* What you have to do
Omit all pictures and give the records below again exactly as written.

Records excerpted from a collection:
◆ ◆ ◆
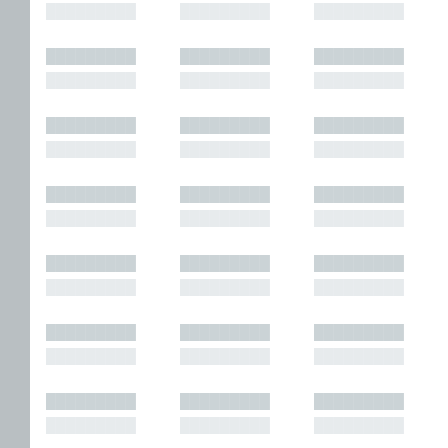
█████████
█████████
█████████
█████████
█████████
█████████
█████████
█████████
█████████
█████████
█████████
█████████
█████████
█████████
█████████
█████████
█████████
█████████
█████████
█████████
█████████
█████████
█████████
█████████
█████████
█████████
█████████
█████████
█████████
█████████
█████████
█████████
█████████
█████████
█████████
█████████
█████████
█████████
█████████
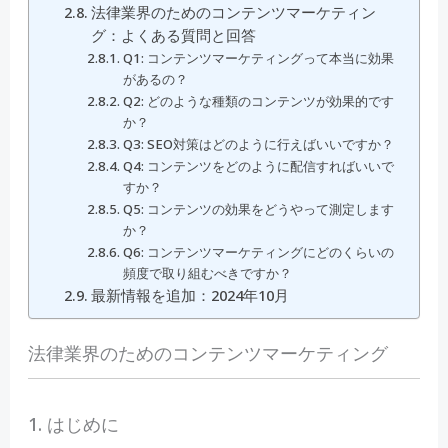
法律業界のためのコンテンツマーケティン
グ：よくある質問と回答
Q1: コンテンツマーケティングって本当に効果
があるの？
Q2: どのような種類のコンテンツが効果的です
か？
Q3: SEO対策はどのように行えばいいですか？
Q4: コンテンツをどのように配信すればいいで
すか？
Q5: コンテンツの効果をどうやって測定します
か？
Q6: コンテンツマーケティングにどのくらいの
頻度で取り組むべきですか？
最新情報を追加：2024年10月
法律業界のためのコンテンツマーケティング
1. はじめに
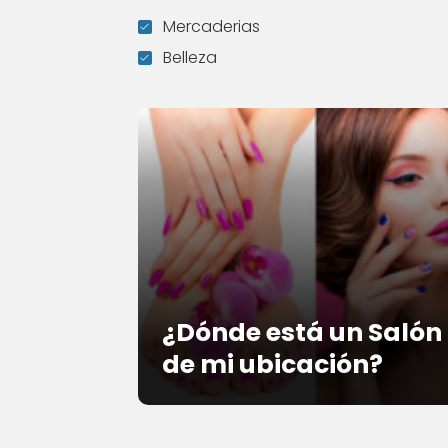
Mercaderias
Belleza
¿Dónde está un Salón
de mi ubicación?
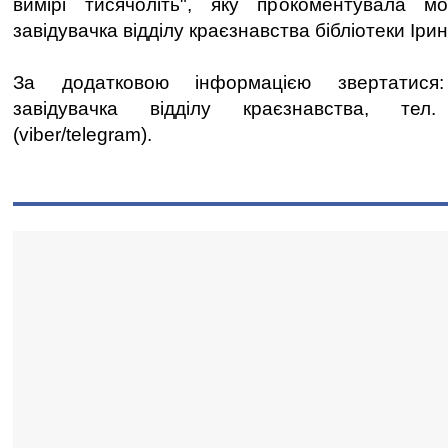
вимірі тисячоліть", яку прокоментувала 
завідувачка відділу краєзнавства бібліотеки Іри
За додатковою інформацією звертатися:
завідувачка відділу краєзнавства, тел
(viber/telegram).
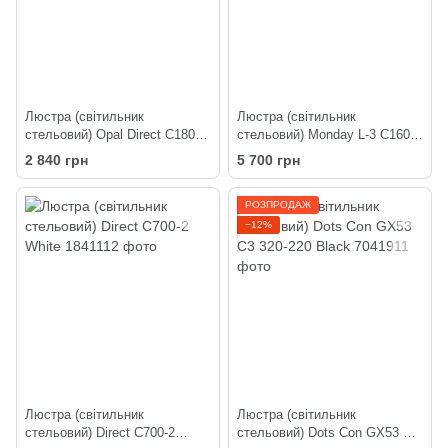
Люстра (світильник
Люстра (світильник
стельовий) Opal Direct C180-2
стельовий) Monday L-3 C160-
White
430 Black
2 840 грн
5 700 грн
РОЗПРОДАЖ
−12%
Люстра (світильник
Люстра (світильник
стельовий) Direct C700-2
стельовий) Dots Con GX53 C3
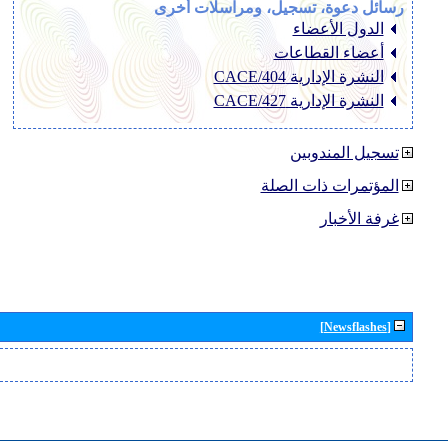
رسائل دعوة، تسجيل، ومراسلات أخرى
الدول الأعضاء
أعضاء القطاعات
النشرة الإدارية CACE/404
النشرة الإدارية CACE/427
تسجيل المندوبين
المؤتمرات ذات الصلة
غرفة الأخبار
[Newsflashes]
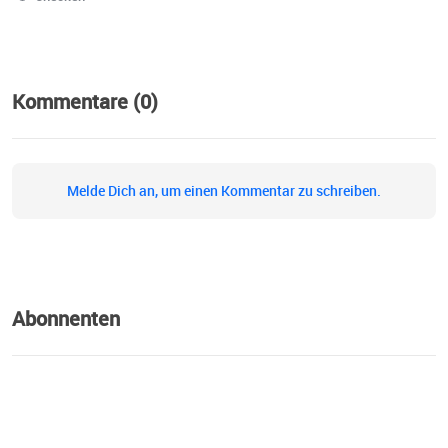
Kommentare (0)
Melde Dich an, um einen Kommentar zu schreiben.
Abonnenten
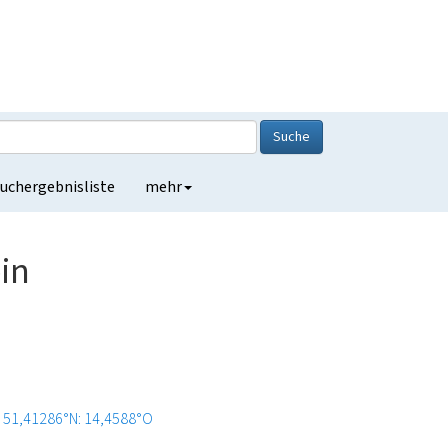
Suche
uchergebnisliste
mehr
in
51,41286°N: 14,4588°O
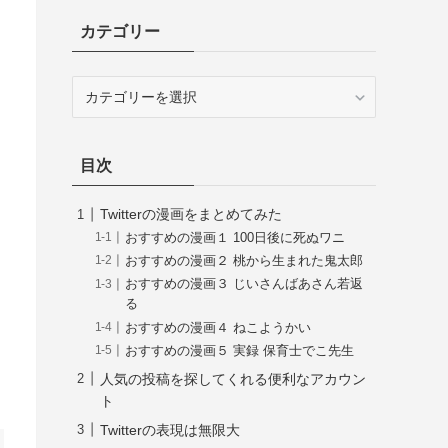
カテゴリー
カ
テ
ゴ
リ
目次
ー
Twitterの漫画をまとめてみた
おすすめの漫画１ 100日後に死ぬワニ
おすすめの漫画２ 桃から生まれた鬼太郎
おすすめの漫画３ じいさんばあさん若返
る
おすすめの漫画４ ねこようかい
おすすめの漫画５ 実録 保育士でこ先生
人気の投稿を探してくれる便利なアカウン
ト
Twitterの表現は無限大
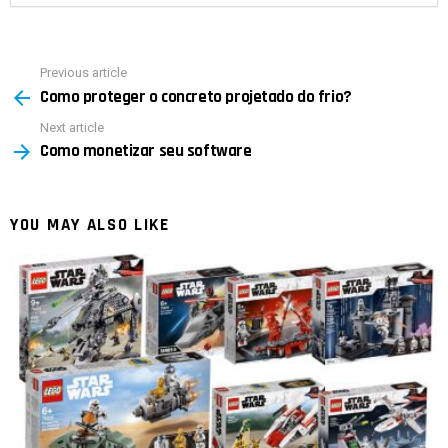
Previous article
See
Como proteger o concreto projetado do frio?
more
Next article
Como monetizar seu software
YOU MAY ALSO LIKE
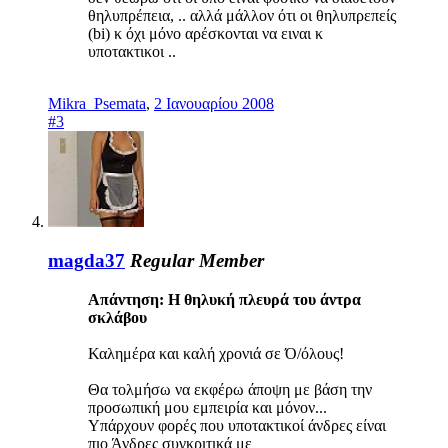
θηλυπρέπεια, .. αλλά μάλλον ότι οι θηλυπρεπείς
(bi) κ όχι μόνο αρέσκονται να ειναι κ
υποτακτικοι ..
Mikra_Psemata
,
2 Ιανουαρίου 2008
#3
magda37
Regular Member
Απάντηση: H θηλυκή πλευρά του άντρα
σκλάβου
Καλημέρα και καλή χρονιά σε Ό/όλους!
Θα τολμήσω να εκφέρω άποψη με βάση την
προσωπική μου εμπειρία και μόνον...
Υπάρχουν φορές που υποτακτικοί άνδρες είναι
πιο Άνδρες συγκριτικά με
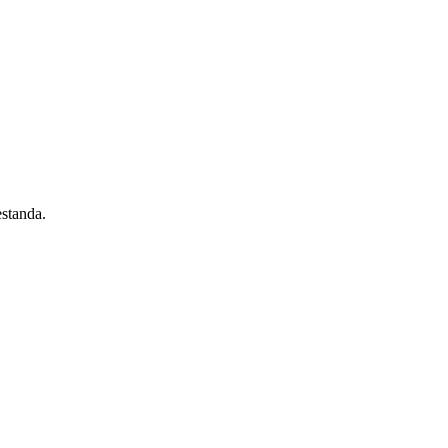
standa.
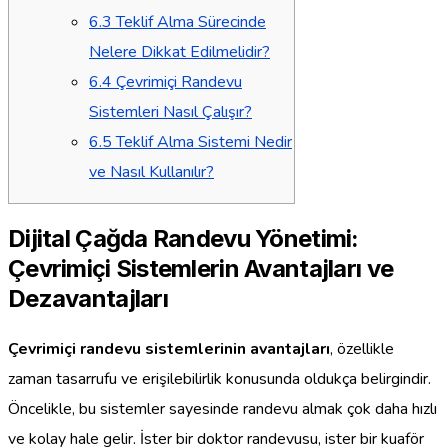
6.3
Teklif Alma Sürecinde
Nelere Dikkat Edilmelidir?
6.4
Çevrimiçi Randevu
Sistemleri Nasıl Çalışır?
6.5
Teklif Alma Sistemi Nedir
ve Nasıl Kullanılır?
Dijital Çağda Randevu Yönetimi:
Çevrimiçi Sistemlerin Avantajları ve
Dezavantajları
Çevrimiçi randevu sistemlerinin avantajları
, özellikle
zaman tasarrufu ve erişilebilirlik konusunda oldukça belirgindir.
Öncelikle, bu sistemler sayesinde randevu almak çok daha hızlı
ve kolay hale gelir. İster bir doktor randevusu, ister bir kuaför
◆ ◆ ◆
* Solution to the exercise
█████████
█████████
█████████
█████████
█████████
█████████
█████████
█████████
█████████
█████████
█████████
█████████
█████████
█████████
█████████
█████████
█████████
█████████
█████████
█████████
█████████
█████████
█████████
█████████
█████████
█████████
█████████
█████████
█████████
█████████
█████████
█████████
█████████
█████████
█████████
█████████
█████████
█████████
█████████
法律業界のためのコンテンツマーケティン
グ：よくある質問と回答
Q1: コンテンツマーケティングって本当に効果
があるの？
Q2: どのような種類のコンテンツが効果的です
か？
Q3: SEO対策はどのように行えばいいですか？
Q4: コンテンツをどのように配信すればいいで
すか？
Q5: コンテンツの効果をどうやって測定します
か？
Q6: コンテンツマーケティングにどのくらいの
頻度で取り組むべきですか？
最新情報を追加：2024年10月
法律業界のためのコンテンツマーケティング
1. はじめに
Mercaderias
Belleza
¿Dónde está un Salón
de mi ubicación?
вимірі тисячоліть", яку прокоментувала 
завідувачка відділу краєзнавства бібліотеки Іри
За додатковою інформацією звертатися:
завідувачка відділу краєзнавства, тел
(viber/telegram).
Люстра (світильник
Люстра (світильник
стельовий) Opal Direct C180-2
стельовий) Monday L-3 C160-
White
430 Black
2 840 грн
5 700 грн
РОЗПРОДАЖ
−12%
Люстра (світильник
Люстра (світильник
стельовий) Direct C700-2
стельовий) Dots Con GX53 C3
رسائل دعوة، تسجيل، ومراسلات أخرى
الدول الأعضاء
أعضاء القطاعات
النشرة الإدارية CACE/404
النشرة الإدارية CACE/427
تسجيل المندوبين
المؤتمرات ذات الصلة
غرفة الأخبار
[Newsflashes]
Kommentare (0)
Melde Dich an, um einen Kommentar zu schreiben.
Abonnenten
Suche
uchergebnisliste
mehr
in
51,41286°N: 14,4588°O
カテゴリー
カ
テ
ゴ
リ
目次
ー
Twitterの漫画をまとめてみた
おすすめの漫画１ 100日後に死ぬワニ
おすすめの漫画２ 桃から生まれた鬼太郎
おすすめの漫画３ じいさんばあさん若返
る
おすすめの漫画４ ねこようかい
おすすめの漫画５ 実録 保育士でこ先生
人気の投稿を探してくれる便利なアカウン
ト
Twitterの表現は無限大
Previous article
See
Como proteger o concreto projetado do frio?
more
Next article
Como monetizar seu software
YOU MAY ALSO LIKE
θηλυπρέπεια, .. αλλά μάλλον ότι οι θηλυπρεπείς
(bi) κ όχι μόνο αρέσκονται να ειναι κ
υποτακτικοι ..
Mikra_Psemata
,
2 Ιανουαρίου 2008
#3
magda37
Regular Member
Απάντηση: H θηλυκή πλευρά του άντρα
σκλάβου
Καλημέρα και καλή χρονιά σε Ό/όλους!
Θα τολμήσω να εκφέρω άποψη με βάση την
προσωπική μου εμπειρία και μόνον...
Υπάρχουν φορές που υποτακτικοί άνδρες είναι
πιο Άνδρες συγκριτικά με
standa.
6.3
Teklif Alma Sürecinde
Nelere Dikkat Edilmelidir?
6.4
Çevrimiçi Randevu
Sistemleri Nasıl Çalışır?
6.5
Teklif Alma Sistemi Nedir
ve Nasıl Kullanılır?
Dijital Çağda Randevu Yönetimi:
Çevrimiçi Sistemlerin Avantajları ve
Dezavantajları
Çevrimiçi randevu sistemlerinin avantajları
, özellikle
zaman tasarrufu ve erişilebilirlik konusunda oldukça belirgindir.
Öncelikle, bu sistemler sayesinde randevu almak çok daha hızlı
ve kolay hale gelir. İster bir doktor randevusu, ister bir kuaför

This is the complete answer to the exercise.